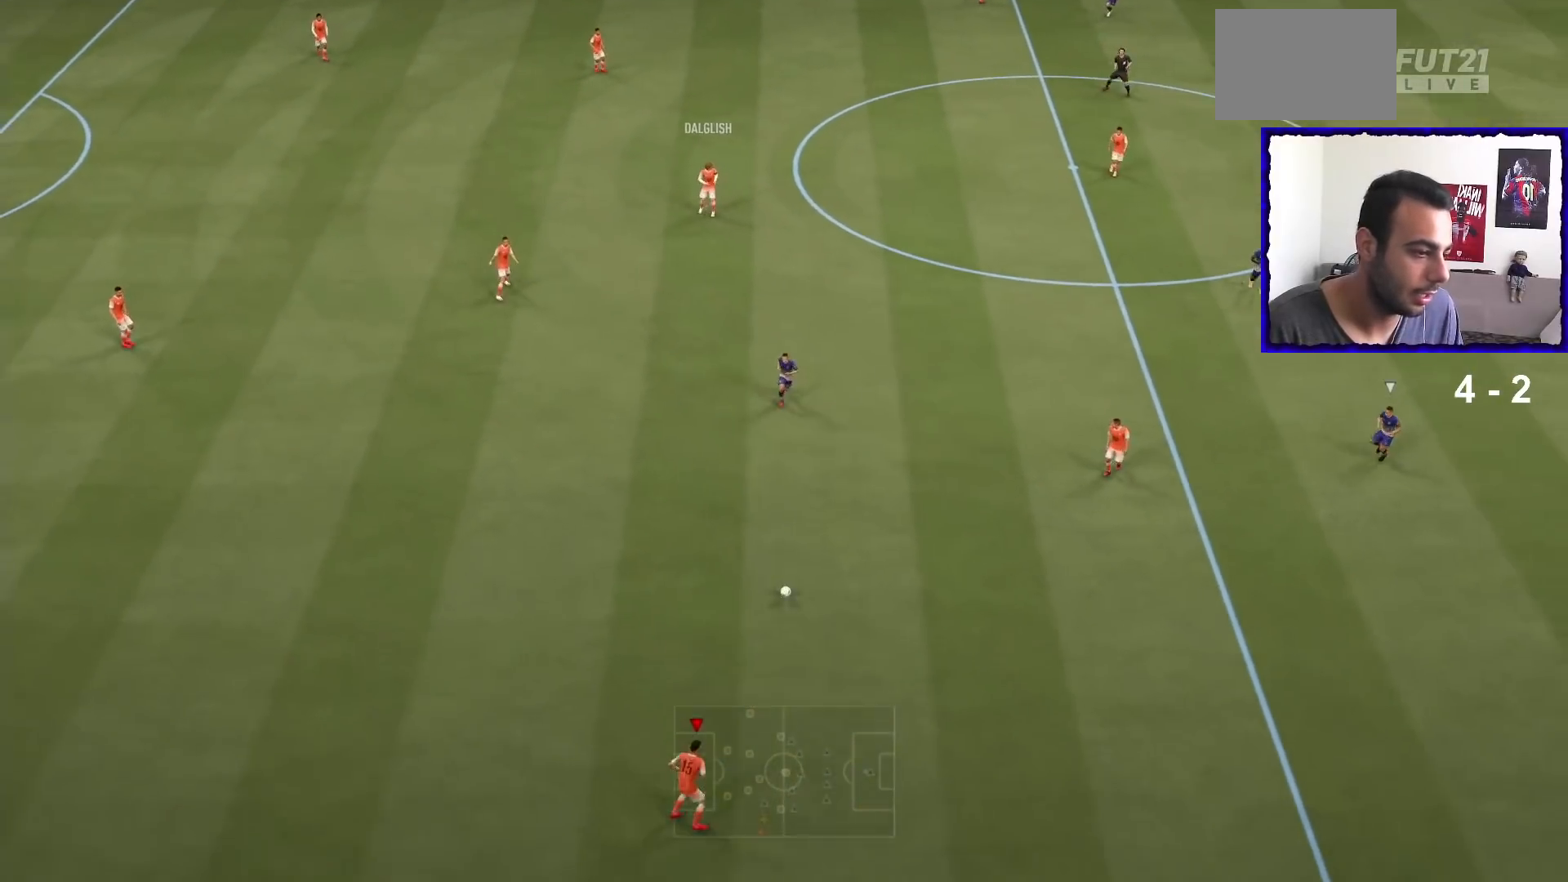
{"buttons": ["R1"], "left_stick": "right", "right_stick": "center", "events": []}
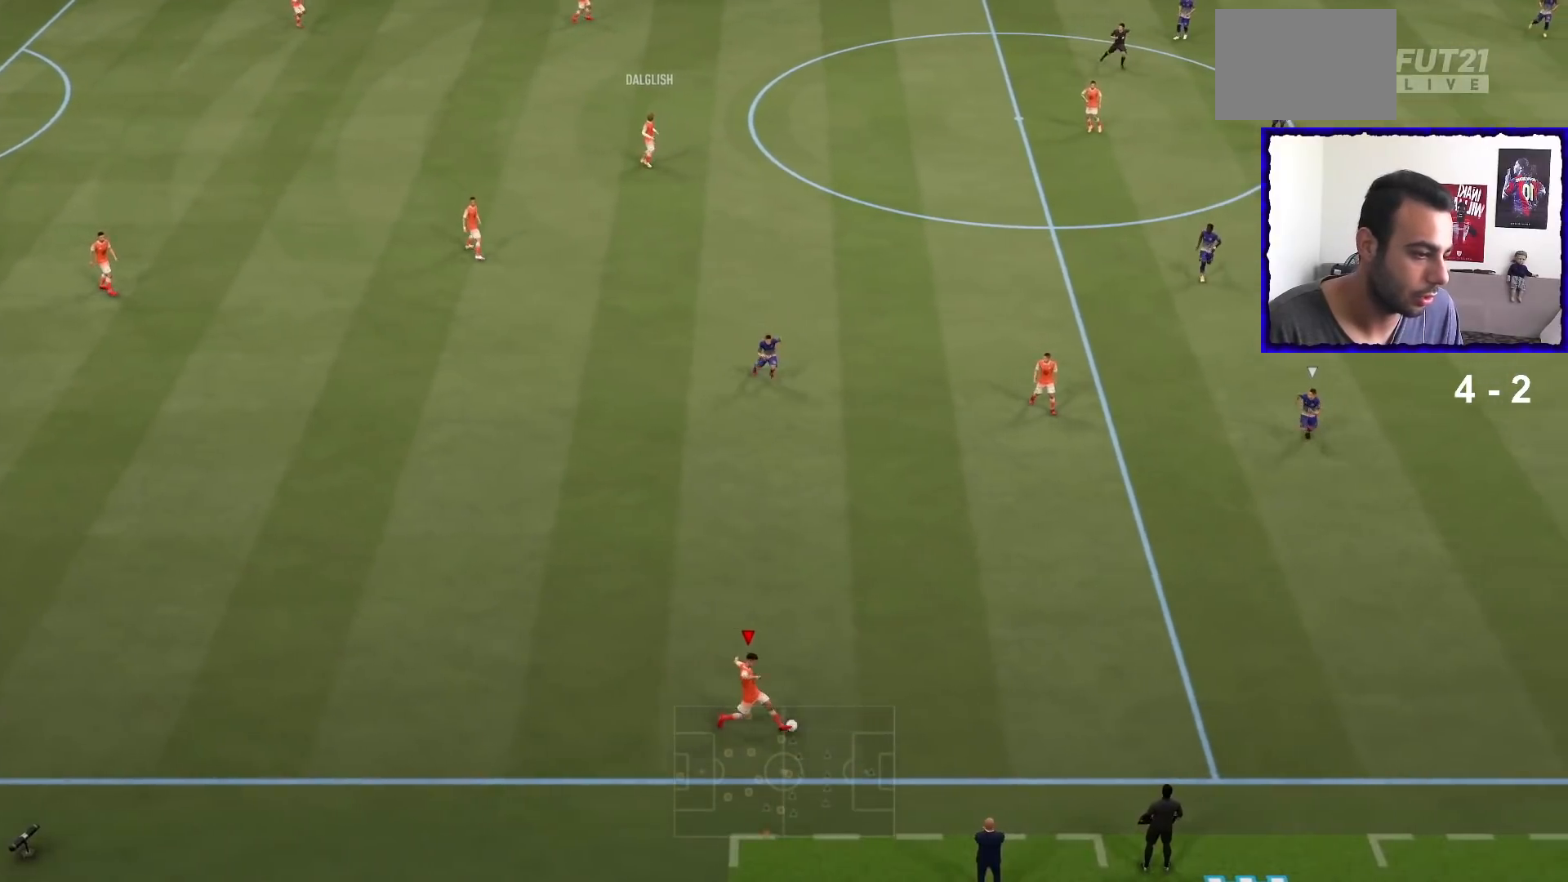
{"buttons": ["R1"], "left_stick": "right", "right_stick": "center", "events": []}
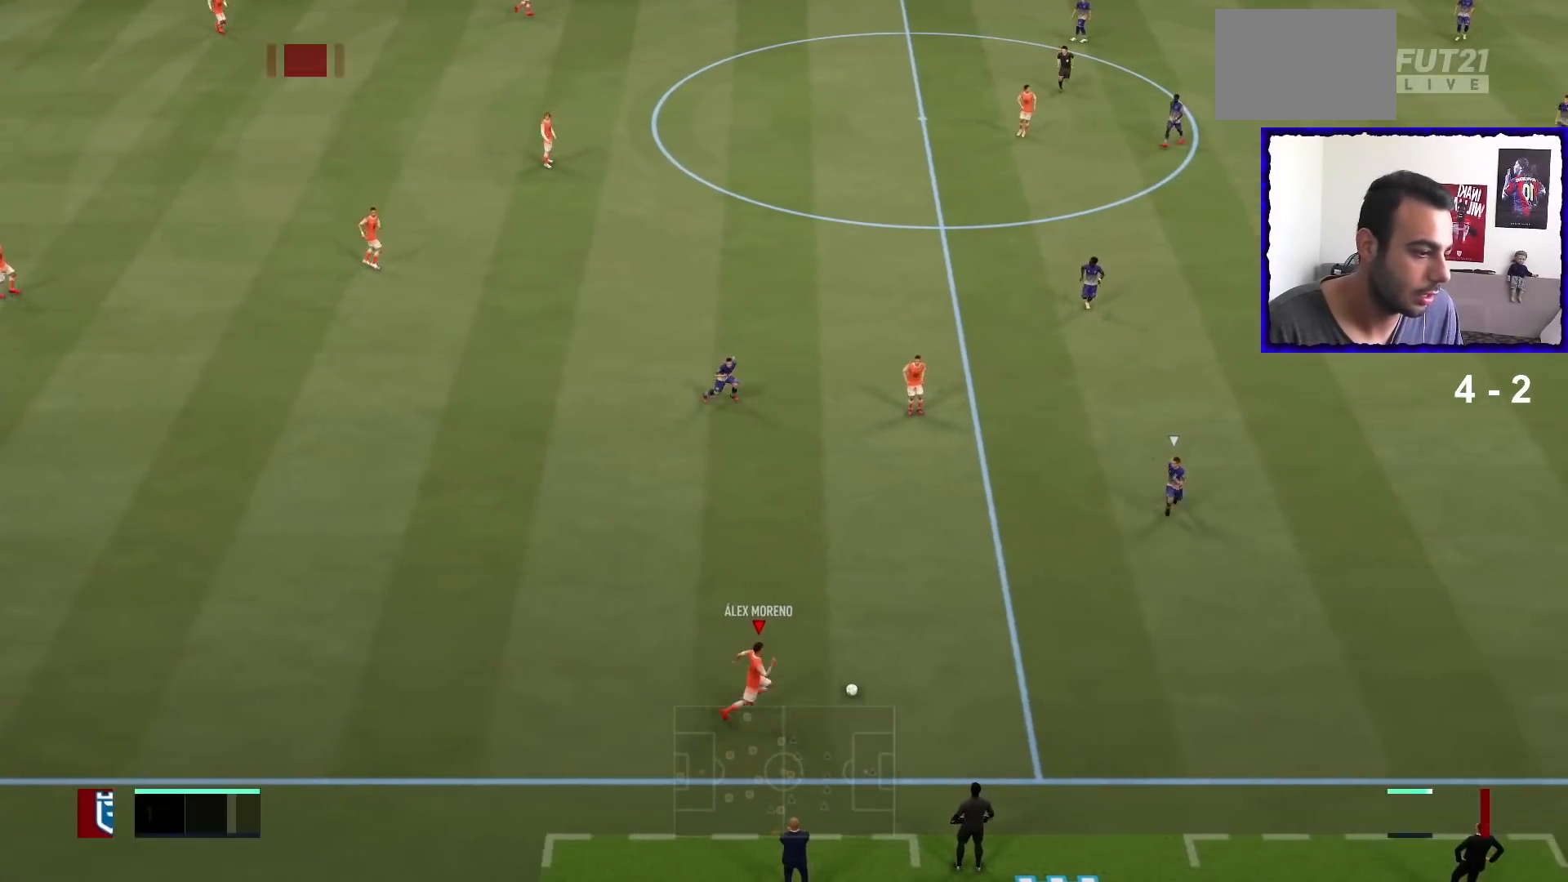
{"buttons": [], "left_stick": "center", "right_stick": "up-left", "events": [[67, "R1", "up"], [100, "right_stick", "up-left"], [201, "left_stick", "center"]]}
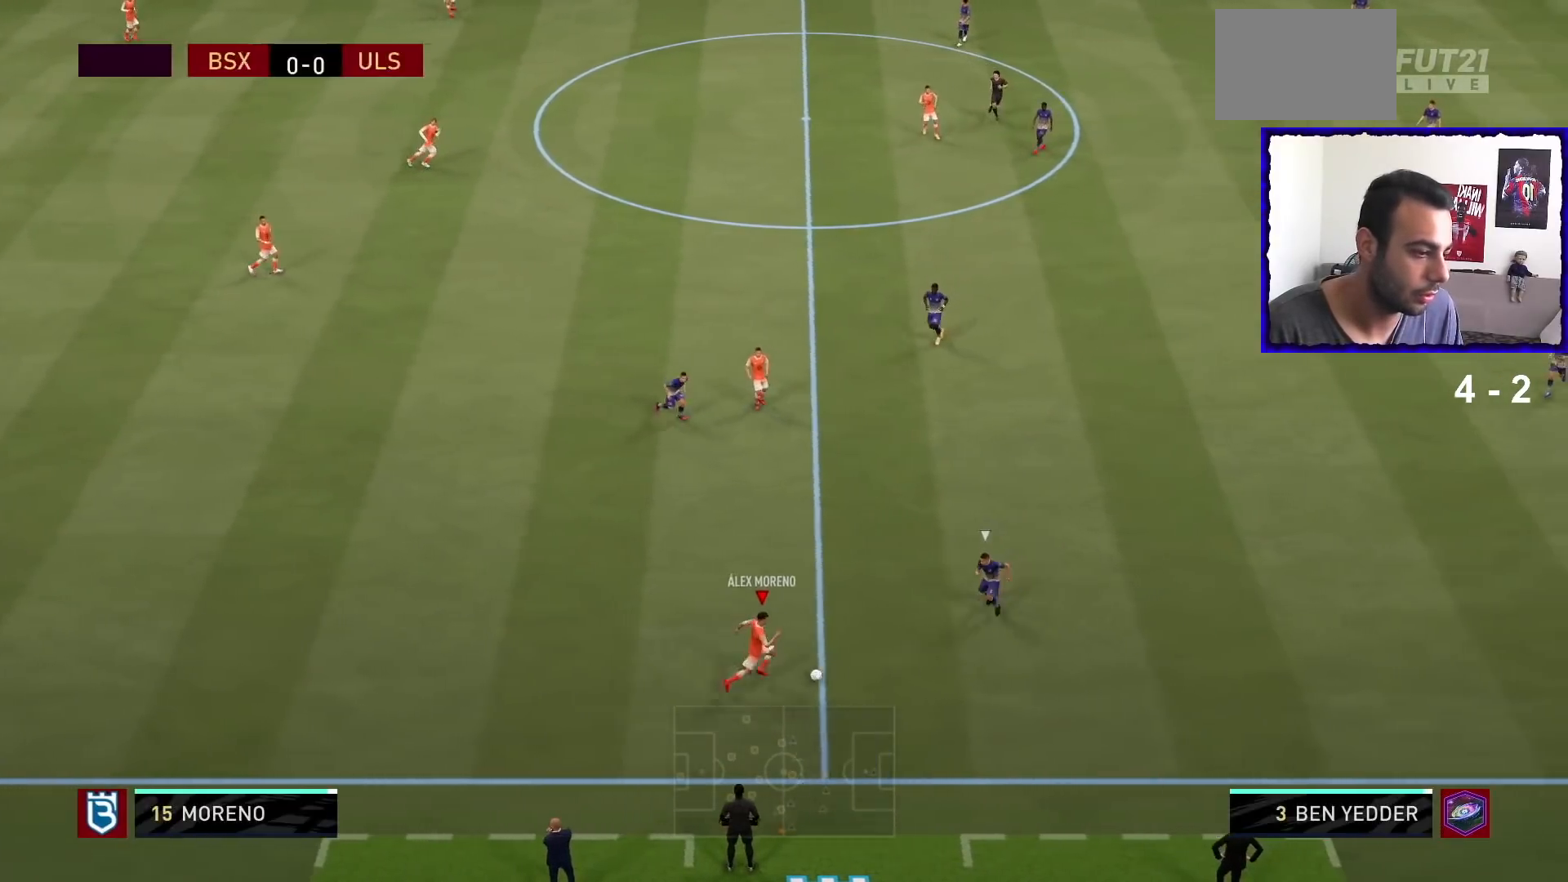
{"buttons": [], "left_stick": "up-left", "right_stick": "center", "events": [[200, "right_stick", "center"], [233, "left_stick", "up-left"]]}
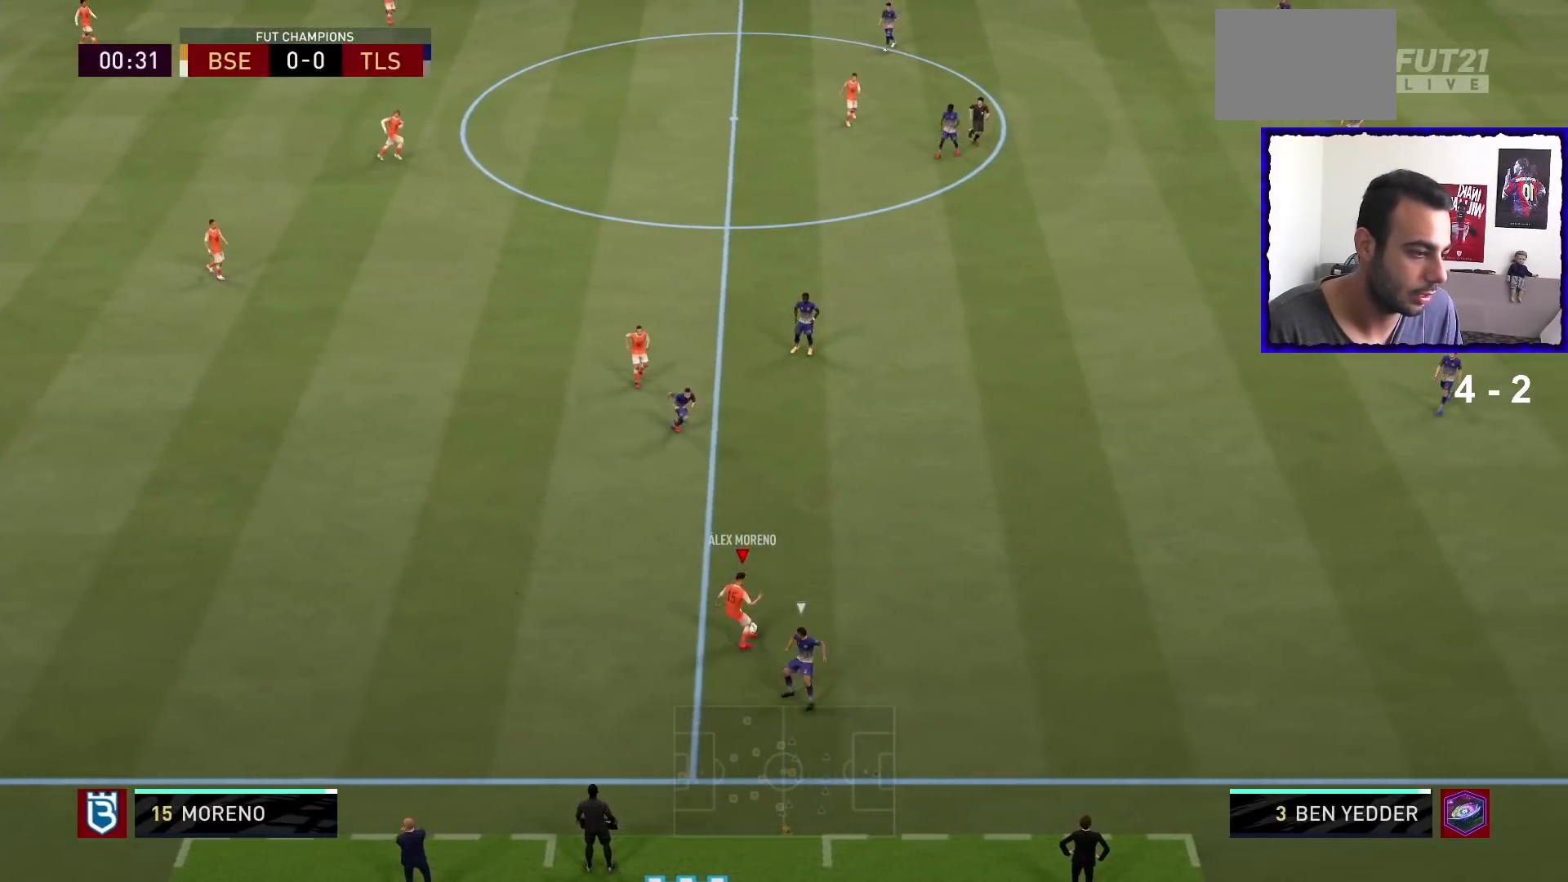
{"buttons": ["L2", "R1"], "left_stick": "up-right", "right_stick": "center", "events": [[200, "L2", "down"], [200, "R1", "down"], [200, "left_stick", "up-right"]]}
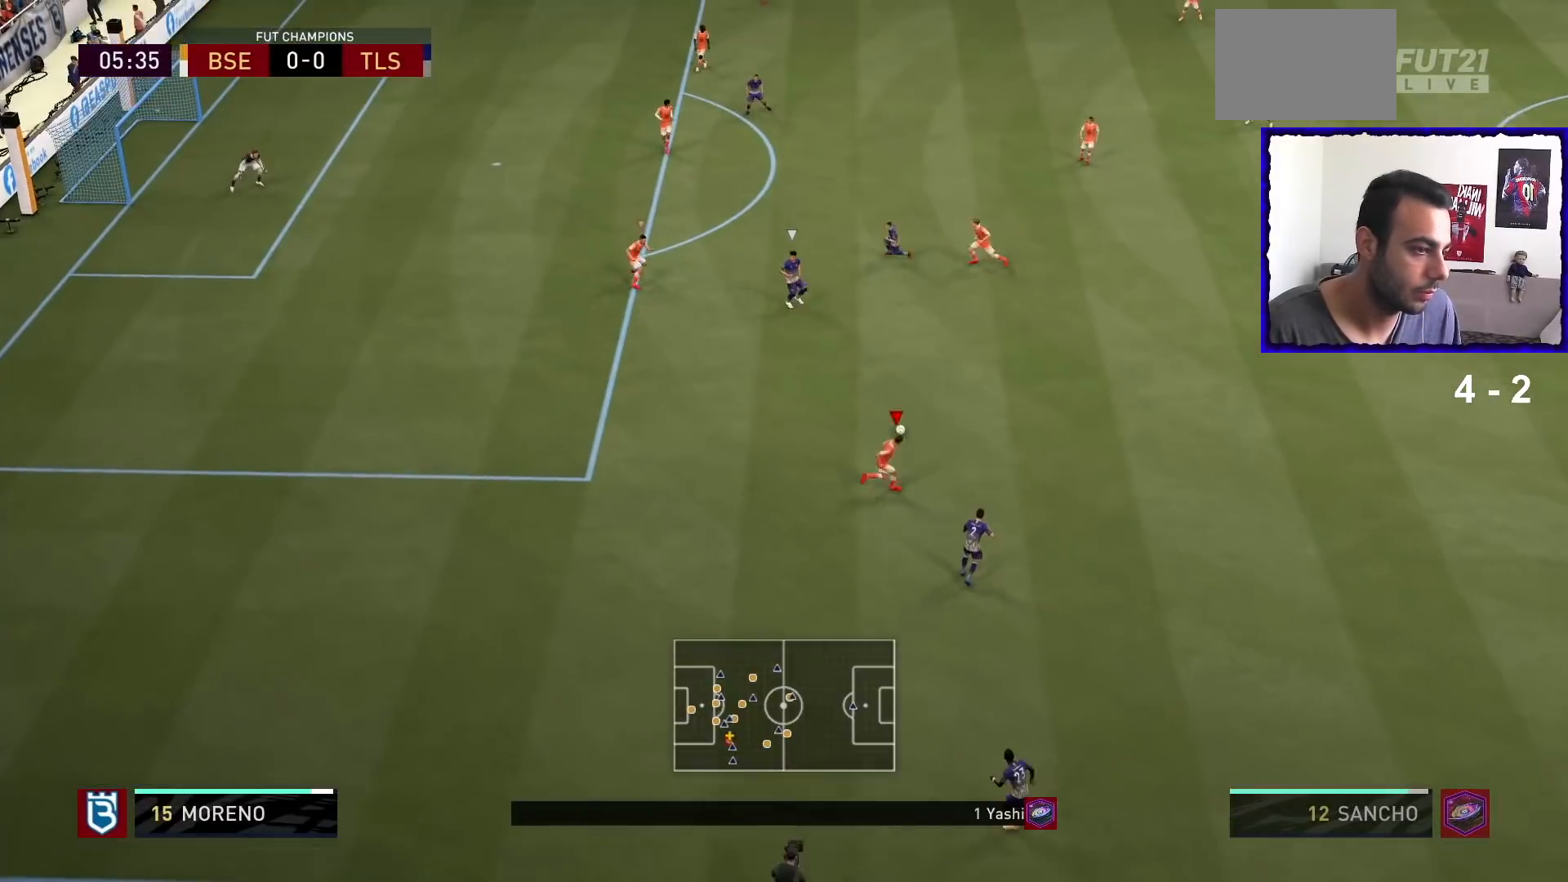
{"buttons": ["L2", "R1"], "left_stick": "down", "right_stick": "center", "events": [[67, "L2", "up"], [133, "L1", "down"], [233, "L1", "up"], [233, "left_stick", "down-right"], [333, "left_stick", "down"], [367, "L2", "down"]]}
────────────────
Would you please copy all lines in the data that contain the word "down"?

{"buttons": ["L2", "R1"], "left_stick": "up-right", "right_stick": "center", "events": [[200, "L2", "down"], [200, "R1", "down"], [200, "left_stick", "up-right"]]}
{"buttons": ["L2", "R1"], "left_stick": "down", "right_stick": "center", "events": [[67, "L2", "up"], [133, "L1", "down"], [233, "L1", "up"], [233, "left_stick", "down-right"], [333, "left_stick", "down"], [367, "L2", "down"]]}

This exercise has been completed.